= TASK DESCRIPTION =
Reproduce the passage of the Lukáš Bartošák profile that begins with the words containing "Youth career" and ends with "Zlín / 97 / (9)".

Personal information
- Date of birth: 3 July 1990 (age 36)
- Place of birth: Brumov-Bylnice, Czechoslovakia
- Height: 1.78 m (5 ft 10 in)
- Position: Defender

Team information
- Current team: Zlín
- Number: 31

Youth career
- Elseremo Brumov

Senior career*
- Years: Team / Apps / (Gls)
- Hlučín / 35 / (4)
- 2011–2012: Karviná / 29 / (1)
- 2012–2015: Viktoria Žižkov / 67 / (6)
- 2015–2017: Slovan Liberec / 30 / (2)
- 2017–2020: Fastav Zlín / 75 / (2)
- 2020–2022: Karviná / 50 / (4)
- 2022–: Zlín / 97 / (9)

International career^{‡}
- 2015: Czech Republic / 1 / (0)

= Lukáš Bartošák =

Czech footballer

Lukáš Bartošák (born 3 July 1990) is a Czech professional footballer who plays as a defender for Zlín.

==Club career==

He made his league debut on 20 March 2010 in FC Hlučín's 1-1 Czech National Football League home draw against Vysočina Jihlava. He scored his first league goal on 1 May 2010 in Hlučín's 3–3 away draw against Baník Sokolov. He signed for Liberec of the Czech First League in 2015, playing 30 league matches and scoring two goals. He moved to Zlín in 2017.

==International career==

Although Bartošák had not represented the Czech Republic on any youth level, he was reportedly contacted by the Czech Republic national team officials about joining the senior squad for the matches against Serbia and Poland in November 2015, should David Limberský fail to recover from his injury in time. He was officially called up to the national squad on 9 November 2015. He made his national team debut on 17 November 2015 in a 3–1 friendly match defeat against Poland at Stadion Miejski, Wrocław.

= MATERIAL SUPPLIED =
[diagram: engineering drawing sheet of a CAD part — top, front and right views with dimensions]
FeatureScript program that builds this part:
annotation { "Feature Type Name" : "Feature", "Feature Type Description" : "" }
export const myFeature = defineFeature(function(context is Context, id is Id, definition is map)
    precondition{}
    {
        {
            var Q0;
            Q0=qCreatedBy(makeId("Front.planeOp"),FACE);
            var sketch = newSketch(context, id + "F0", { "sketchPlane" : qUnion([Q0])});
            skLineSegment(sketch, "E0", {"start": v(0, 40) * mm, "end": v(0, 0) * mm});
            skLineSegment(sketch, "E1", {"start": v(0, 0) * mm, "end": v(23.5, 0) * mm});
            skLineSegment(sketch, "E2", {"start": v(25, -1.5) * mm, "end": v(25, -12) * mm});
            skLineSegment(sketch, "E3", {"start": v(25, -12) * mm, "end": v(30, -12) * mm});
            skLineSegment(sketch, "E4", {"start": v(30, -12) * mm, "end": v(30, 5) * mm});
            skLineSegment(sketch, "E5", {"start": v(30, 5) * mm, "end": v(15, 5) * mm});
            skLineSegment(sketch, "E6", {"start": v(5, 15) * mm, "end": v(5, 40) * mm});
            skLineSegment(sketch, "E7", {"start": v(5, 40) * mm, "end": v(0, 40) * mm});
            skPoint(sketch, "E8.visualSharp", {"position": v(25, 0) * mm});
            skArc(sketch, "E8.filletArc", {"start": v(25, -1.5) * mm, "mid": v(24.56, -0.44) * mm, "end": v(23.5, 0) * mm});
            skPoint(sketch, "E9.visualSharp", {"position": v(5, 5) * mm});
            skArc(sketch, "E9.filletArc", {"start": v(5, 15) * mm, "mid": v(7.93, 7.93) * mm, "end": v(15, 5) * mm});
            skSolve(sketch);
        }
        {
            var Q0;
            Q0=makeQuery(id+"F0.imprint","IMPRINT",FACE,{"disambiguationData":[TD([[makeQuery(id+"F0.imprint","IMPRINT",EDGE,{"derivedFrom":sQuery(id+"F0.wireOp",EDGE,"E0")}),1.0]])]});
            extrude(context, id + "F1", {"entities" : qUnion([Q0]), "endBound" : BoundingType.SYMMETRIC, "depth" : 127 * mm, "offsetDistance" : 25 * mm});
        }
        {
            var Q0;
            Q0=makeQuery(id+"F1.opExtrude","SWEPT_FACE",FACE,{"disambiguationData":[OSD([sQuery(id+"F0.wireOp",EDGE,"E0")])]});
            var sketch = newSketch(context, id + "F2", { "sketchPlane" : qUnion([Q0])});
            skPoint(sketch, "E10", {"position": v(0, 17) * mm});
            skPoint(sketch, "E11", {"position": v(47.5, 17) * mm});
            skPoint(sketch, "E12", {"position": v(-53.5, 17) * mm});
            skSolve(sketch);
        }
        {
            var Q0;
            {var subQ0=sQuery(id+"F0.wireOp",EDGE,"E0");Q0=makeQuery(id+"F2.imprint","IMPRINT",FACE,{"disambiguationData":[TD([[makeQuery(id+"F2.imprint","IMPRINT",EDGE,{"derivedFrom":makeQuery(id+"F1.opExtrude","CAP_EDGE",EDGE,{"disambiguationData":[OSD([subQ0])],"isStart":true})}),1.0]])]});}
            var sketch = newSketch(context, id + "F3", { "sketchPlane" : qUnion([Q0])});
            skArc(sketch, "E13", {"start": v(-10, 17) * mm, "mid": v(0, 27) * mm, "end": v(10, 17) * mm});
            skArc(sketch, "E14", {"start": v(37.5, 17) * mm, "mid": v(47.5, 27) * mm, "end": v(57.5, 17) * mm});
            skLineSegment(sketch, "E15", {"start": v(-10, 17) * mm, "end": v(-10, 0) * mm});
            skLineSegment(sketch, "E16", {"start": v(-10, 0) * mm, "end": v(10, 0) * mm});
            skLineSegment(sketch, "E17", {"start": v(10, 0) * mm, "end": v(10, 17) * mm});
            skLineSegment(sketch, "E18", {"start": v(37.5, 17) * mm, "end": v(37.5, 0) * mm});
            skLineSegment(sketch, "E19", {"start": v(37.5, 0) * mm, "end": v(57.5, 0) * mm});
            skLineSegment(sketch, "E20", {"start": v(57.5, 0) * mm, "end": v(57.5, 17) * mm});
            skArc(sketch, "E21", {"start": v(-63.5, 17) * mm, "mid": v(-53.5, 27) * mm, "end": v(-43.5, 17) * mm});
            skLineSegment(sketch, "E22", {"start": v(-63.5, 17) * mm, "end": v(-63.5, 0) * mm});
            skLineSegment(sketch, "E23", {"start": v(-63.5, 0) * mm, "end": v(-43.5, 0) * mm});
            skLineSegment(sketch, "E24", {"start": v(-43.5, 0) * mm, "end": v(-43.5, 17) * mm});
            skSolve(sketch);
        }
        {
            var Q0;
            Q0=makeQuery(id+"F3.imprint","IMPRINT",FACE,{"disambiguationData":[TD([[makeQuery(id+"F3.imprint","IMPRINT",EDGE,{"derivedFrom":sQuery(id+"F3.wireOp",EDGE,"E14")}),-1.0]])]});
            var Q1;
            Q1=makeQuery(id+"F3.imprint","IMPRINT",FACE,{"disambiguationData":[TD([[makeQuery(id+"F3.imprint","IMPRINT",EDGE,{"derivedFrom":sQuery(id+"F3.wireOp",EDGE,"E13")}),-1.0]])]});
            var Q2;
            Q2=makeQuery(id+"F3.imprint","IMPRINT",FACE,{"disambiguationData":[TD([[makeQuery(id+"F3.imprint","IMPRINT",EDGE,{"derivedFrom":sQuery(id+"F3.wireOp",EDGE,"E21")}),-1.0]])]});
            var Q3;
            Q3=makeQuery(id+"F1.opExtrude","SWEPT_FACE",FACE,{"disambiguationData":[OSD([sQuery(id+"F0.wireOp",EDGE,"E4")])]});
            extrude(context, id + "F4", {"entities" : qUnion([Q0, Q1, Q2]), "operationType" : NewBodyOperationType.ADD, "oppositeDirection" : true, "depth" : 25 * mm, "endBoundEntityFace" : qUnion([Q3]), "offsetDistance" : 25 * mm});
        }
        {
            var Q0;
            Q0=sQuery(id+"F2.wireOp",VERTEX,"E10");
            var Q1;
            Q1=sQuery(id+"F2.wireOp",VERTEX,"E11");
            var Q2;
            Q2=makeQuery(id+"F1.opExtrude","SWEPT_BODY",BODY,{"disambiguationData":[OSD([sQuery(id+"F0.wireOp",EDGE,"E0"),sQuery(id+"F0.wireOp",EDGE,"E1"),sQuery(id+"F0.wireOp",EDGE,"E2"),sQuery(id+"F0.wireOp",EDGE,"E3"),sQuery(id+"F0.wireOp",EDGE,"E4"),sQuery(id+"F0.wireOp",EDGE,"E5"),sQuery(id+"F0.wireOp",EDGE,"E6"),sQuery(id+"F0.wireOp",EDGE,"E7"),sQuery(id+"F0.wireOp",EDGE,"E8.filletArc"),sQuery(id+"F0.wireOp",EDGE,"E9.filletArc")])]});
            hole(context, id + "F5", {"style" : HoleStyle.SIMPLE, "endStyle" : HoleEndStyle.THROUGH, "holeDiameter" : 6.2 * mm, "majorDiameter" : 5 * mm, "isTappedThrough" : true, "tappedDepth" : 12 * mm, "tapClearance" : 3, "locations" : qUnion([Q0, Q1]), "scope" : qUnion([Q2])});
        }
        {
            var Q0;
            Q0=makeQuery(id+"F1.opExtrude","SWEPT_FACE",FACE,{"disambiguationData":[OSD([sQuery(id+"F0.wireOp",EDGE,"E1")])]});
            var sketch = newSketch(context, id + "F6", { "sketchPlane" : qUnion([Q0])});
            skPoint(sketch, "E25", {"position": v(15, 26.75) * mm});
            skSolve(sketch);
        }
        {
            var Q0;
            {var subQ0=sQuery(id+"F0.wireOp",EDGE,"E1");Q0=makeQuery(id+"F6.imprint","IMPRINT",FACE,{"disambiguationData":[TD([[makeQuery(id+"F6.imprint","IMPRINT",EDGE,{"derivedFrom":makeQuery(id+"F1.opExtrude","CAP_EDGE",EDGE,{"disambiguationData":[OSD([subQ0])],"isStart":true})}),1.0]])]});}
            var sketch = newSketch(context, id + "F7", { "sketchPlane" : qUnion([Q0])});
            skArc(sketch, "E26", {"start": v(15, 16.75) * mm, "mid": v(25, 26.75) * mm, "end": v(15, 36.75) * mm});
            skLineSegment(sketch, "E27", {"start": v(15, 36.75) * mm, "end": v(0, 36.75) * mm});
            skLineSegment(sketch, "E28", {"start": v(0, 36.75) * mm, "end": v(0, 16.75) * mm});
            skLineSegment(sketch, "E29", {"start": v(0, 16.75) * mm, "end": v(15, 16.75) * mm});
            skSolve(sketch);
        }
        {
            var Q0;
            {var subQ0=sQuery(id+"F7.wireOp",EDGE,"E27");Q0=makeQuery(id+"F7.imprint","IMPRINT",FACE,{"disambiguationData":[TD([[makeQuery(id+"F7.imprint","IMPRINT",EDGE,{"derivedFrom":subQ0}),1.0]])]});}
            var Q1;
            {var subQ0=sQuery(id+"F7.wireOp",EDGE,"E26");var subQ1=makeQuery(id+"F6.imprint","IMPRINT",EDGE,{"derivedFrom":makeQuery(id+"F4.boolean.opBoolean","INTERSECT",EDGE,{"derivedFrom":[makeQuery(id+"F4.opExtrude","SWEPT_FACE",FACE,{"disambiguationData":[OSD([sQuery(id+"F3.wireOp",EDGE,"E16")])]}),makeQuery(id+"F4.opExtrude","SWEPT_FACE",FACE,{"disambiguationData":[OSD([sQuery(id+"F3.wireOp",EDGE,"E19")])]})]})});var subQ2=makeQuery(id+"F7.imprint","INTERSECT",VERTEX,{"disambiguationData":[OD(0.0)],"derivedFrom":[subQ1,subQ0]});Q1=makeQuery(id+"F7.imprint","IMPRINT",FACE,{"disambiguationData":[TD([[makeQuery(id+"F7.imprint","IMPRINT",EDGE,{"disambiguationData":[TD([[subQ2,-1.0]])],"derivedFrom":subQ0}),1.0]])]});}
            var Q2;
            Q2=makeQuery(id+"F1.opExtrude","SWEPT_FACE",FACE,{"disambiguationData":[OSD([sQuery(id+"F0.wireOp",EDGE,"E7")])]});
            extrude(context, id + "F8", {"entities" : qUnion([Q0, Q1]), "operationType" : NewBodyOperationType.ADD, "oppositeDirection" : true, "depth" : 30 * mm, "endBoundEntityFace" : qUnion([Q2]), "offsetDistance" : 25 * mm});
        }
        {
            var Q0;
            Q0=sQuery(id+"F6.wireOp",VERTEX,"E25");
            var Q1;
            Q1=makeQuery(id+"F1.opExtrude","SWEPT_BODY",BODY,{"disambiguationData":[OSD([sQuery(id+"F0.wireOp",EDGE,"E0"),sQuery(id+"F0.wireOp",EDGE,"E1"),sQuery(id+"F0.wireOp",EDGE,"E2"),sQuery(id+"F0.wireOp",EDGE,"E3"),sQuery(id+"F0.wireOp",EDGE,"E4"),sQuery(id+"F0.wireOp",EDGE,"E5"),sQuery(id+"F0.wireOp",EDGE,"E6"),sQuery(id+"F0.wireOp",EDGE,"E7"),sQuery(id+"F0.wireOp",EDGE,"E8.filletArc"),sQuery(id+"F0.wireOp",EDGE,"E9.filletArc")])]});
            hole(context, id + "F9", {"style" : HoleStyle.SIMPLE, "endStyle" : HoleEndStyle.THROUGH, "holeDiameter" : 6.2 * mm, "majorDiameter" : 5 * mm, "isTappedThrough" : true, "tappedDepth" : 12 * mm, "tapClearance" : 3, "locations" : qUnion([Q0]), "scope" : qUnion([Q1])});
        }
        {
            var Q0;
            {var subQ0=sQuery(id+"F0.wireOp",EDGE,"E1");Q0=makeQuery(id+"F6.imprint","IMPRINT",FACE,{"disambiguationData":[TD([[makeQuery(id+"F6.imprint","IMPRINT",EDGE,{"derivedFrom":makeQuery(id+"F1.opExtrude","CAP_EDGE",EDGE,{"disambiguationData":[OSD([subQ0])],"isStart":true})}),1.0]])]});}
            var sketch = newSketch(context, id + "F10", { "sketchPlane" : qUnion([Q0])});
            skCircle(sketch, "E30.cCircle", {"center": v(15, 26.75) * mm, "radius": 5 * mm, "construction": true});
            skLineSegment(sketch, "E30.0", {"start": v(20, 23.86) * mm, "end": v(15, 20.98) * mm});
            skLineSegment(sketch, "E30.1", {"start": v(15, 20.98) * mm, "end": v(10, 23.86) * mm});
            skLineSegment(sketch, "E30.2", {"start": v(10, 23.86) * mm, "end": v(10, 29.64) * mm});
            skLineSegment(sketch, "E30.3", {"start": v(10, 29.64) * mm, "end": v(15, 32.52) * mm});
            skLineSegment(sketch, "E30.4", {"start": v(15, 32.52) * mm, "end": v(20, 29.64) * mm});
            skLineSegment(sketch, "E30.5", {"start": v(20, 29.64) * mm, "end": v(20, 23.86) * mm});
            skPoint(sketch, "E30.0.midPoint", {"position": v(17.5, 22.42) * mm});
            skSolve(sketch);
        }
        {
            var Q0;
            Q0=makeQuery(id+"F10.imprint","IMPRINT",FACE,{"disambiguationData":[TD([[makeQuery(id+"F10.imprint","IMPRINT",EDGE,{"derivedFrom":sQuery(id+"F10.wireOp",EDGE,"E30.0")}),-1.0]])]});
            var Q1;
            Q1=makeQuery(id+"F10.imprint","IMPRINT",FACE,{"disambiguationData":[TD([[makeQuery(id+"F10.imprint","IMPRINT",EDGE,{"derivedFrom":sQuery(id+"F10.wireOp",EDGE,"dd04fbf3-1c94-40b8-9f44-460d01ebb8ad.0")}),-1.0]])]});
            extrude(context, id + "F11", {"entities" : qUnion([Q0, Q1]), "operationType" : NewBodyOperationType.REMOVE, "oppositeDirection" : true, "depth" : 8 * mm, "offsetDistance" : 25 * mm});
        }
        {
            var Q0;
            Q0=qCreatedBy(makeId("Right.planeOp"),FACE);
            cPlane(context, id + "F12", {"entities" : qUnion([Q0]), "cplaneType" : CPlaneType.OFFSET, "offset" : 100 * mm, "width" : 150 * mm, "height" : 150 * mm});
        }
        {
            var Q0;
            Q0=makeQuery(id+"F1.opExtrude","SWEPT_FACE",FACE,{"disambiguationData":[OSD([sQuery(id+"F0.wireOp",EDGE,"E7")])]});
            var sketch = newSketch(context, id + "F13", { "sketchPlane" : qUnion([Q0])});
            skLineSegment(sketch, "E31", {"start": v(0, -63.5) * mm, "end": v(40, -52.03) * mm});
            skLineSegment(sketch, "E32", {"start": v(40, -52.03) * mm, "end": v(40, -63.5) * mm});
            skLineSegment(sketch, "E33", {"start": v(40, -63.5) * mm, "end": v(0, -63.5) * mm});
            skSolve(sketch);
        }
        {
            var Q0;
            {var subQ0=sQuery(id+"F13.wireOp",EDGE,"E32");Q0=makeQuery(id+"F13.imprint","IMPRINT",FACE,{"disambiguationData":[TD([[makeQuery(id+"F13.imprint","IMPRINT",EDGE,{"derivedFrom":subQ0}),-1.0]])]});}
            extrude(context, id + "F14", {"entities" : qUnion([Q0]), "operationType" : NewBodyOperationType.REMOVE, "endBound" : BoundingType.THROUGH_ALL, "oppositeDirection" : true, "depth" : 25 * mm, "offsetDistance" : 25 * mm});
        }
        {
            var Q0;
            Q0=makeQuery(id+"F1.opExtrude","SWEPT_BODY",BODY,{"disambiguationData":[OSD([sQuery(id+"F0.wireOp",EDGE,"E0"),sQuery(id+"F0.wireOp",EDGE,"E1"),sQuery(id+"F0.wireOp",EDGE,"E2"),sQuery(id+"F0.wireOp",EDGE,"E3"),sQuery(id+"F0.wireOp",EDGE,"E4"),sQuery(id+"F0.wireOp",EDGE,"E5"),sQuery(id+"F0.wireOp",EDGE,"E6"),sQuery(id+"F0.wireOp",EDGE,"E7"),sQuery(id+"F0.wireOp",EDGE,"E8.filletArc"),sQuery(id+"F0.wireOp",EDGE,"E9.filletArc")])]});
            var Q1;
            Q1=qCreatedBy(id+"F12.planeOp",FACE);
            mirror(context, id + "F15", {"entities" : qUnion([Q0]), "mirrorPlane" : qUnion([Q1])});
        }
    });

= RESPONSE AREA =
Youth career
- Elseremo Brumov

Senior career*
- Years: Team / Apps / (Gls)
- Hlučín / 35 / (4)
- 2011–2012: Karviná / 29 / (1)
- 2012–2015: Viktoria Žižkov / 67 / (6)
- 2015–2017: Slovan Liberec / 30 / (2)
- 2017–2020: Fastav Zlín / 75 / (2)
- 2020–2022: Karviná / 50 / (4)
- 2022–: Zlín / 97 / (9)